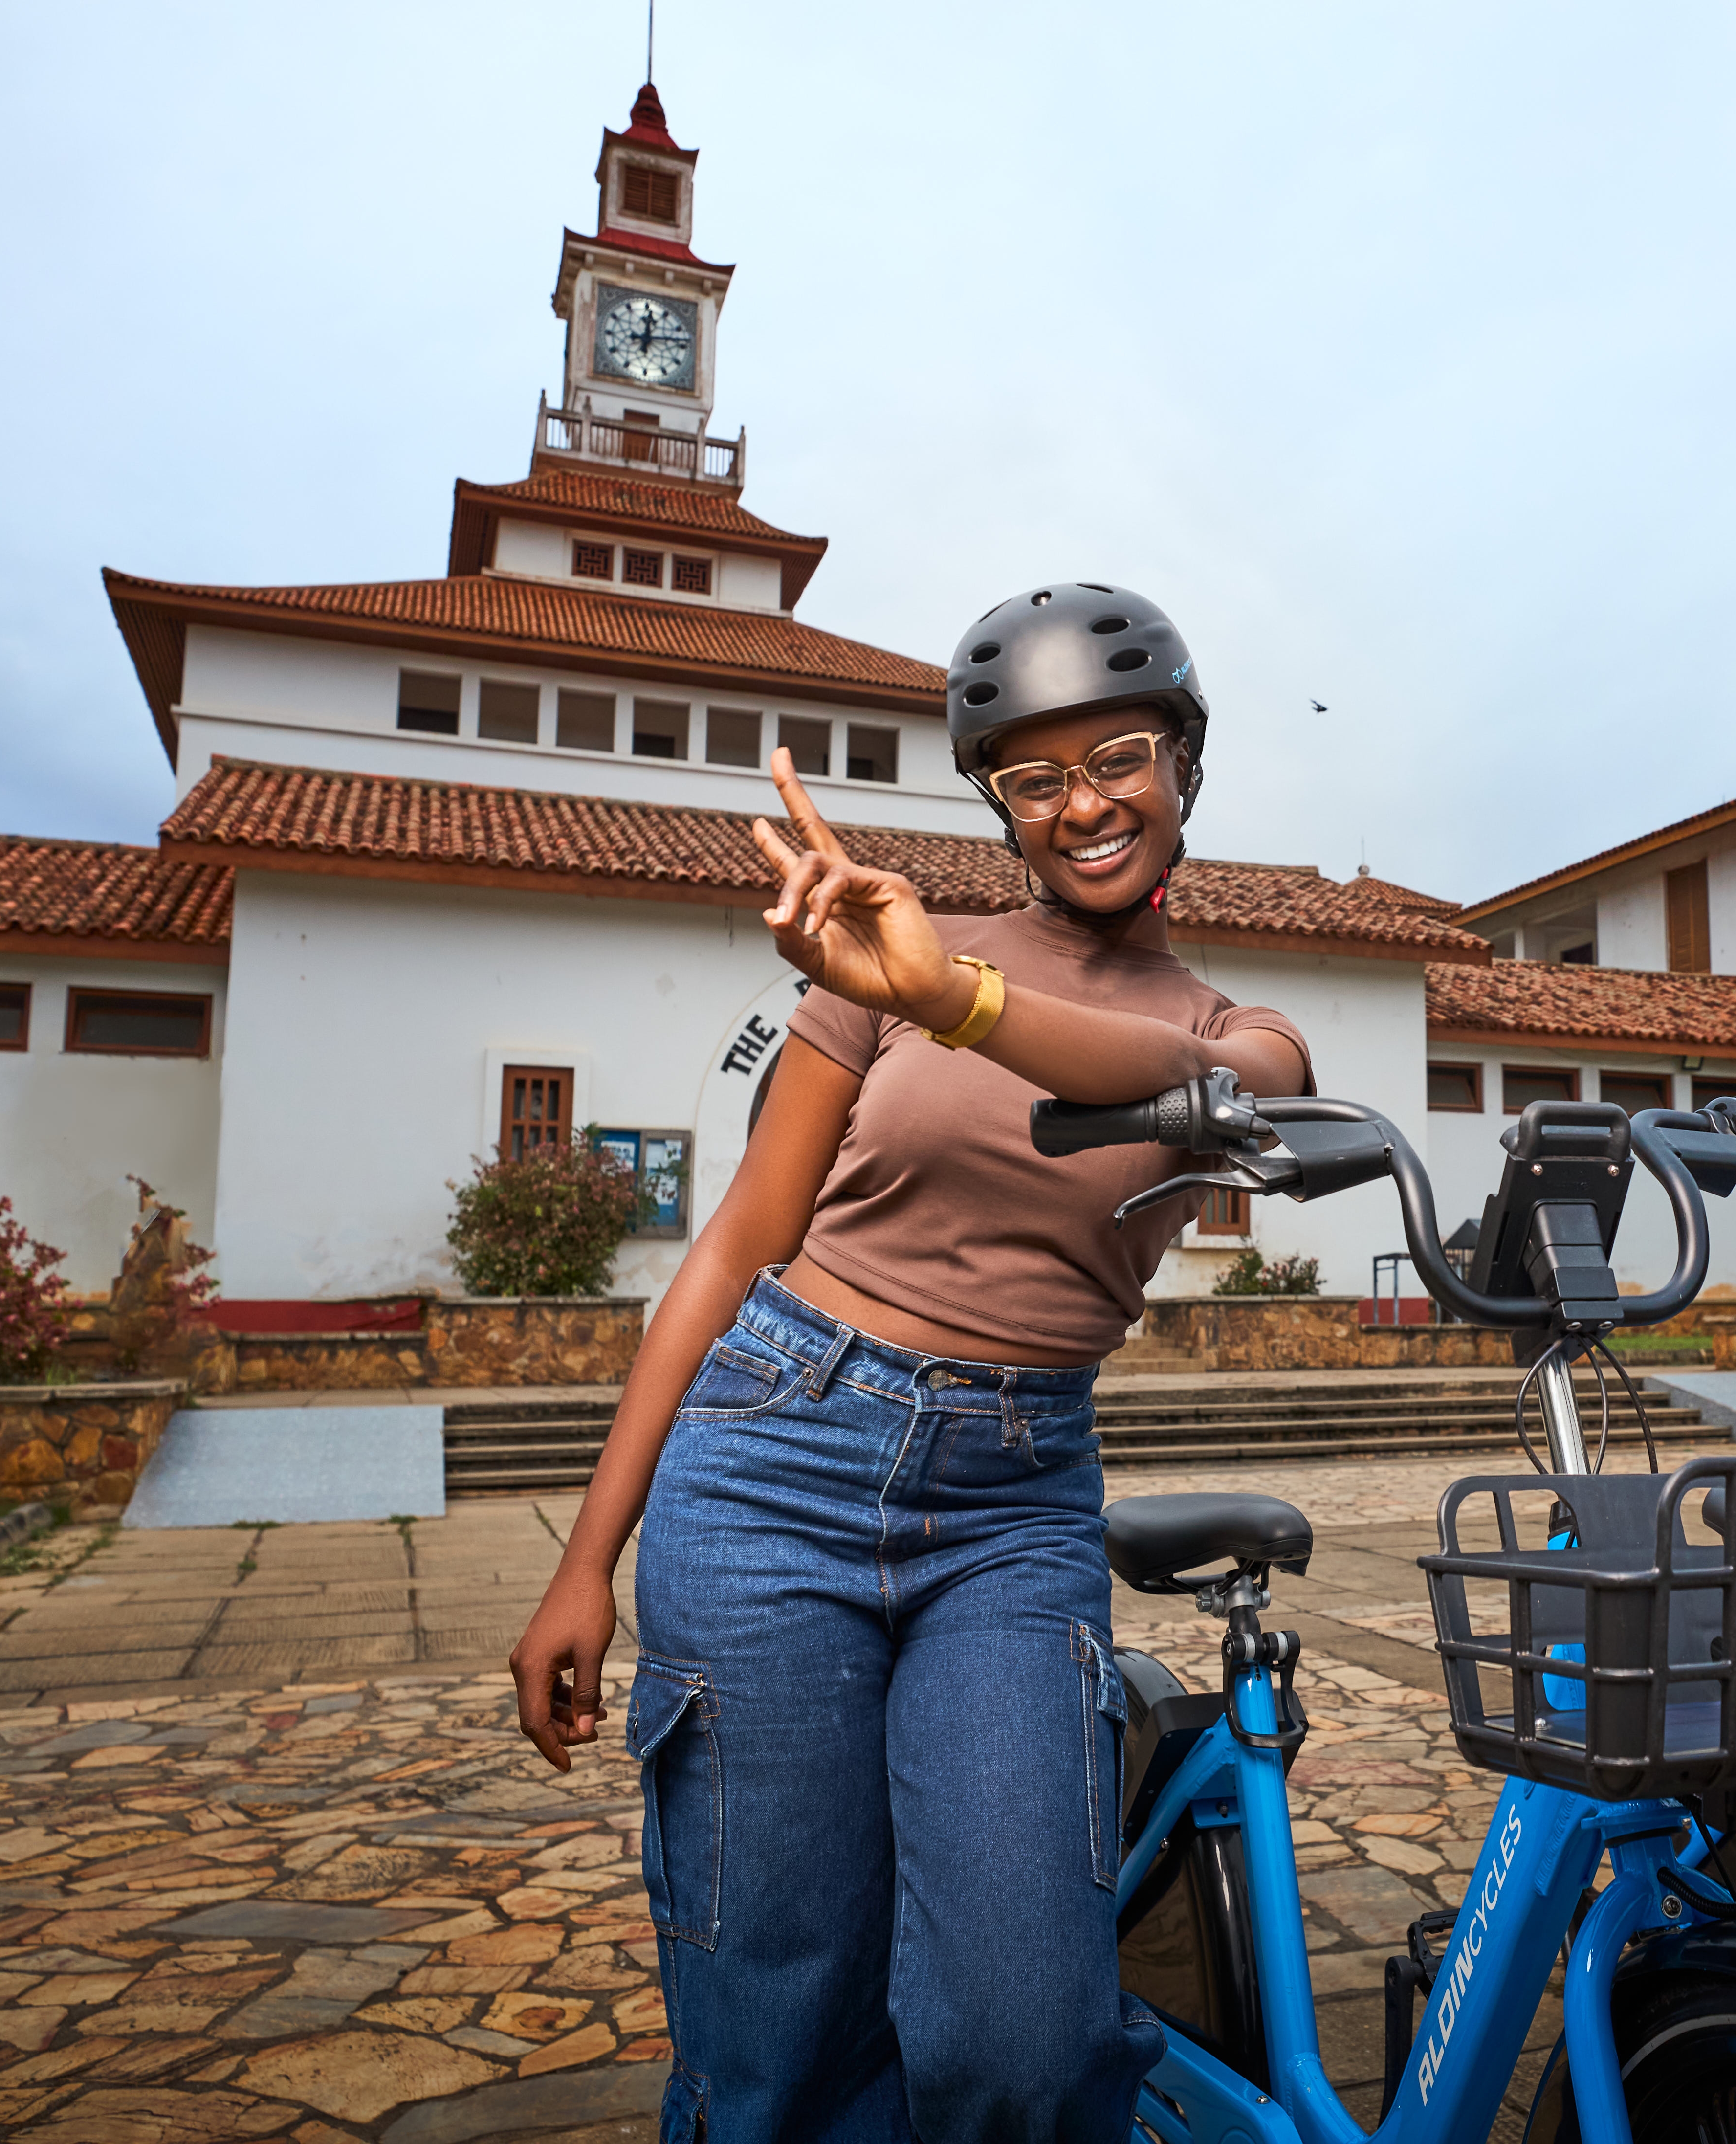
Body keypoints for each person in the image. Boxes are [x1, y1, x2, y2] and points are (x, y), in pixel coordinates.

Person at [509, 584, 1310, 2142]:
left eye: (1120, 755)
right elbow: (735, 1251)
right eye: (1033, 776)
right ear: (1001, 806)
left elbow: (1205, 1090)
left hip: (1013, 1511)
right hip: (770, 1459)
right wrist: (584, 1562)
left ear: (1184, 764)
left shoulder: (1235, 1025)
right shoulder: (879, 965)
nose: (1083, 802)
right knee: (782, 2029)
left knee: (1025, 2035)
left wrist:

## Work to be completed
In the answer, the entries must appear exactly as above, without the images.

## Result
Body keypoints for each person in the image. Boxes are [x1, y1, x2, y2] and points are (x, y), in pixel coordinates.

Person at [509, 584, 1310, 2142]:
left eye: (1120, 755)
right elbow: (735, 1251)
right eye: (1033, 776)
right ear: (1001, 806)
left elbow: (1205, 1090)
left hip: (1013, 1511)
right hip: (770, 1459)
right wrist: (584, 1562)
left ear: (1184, 764)
left shoulder: (1235, 1025)
right shoulder: (879, 965)
nose: (1083, 802)
right knee: (782, 2029)
left knee: (1025, 2035)
left wrist:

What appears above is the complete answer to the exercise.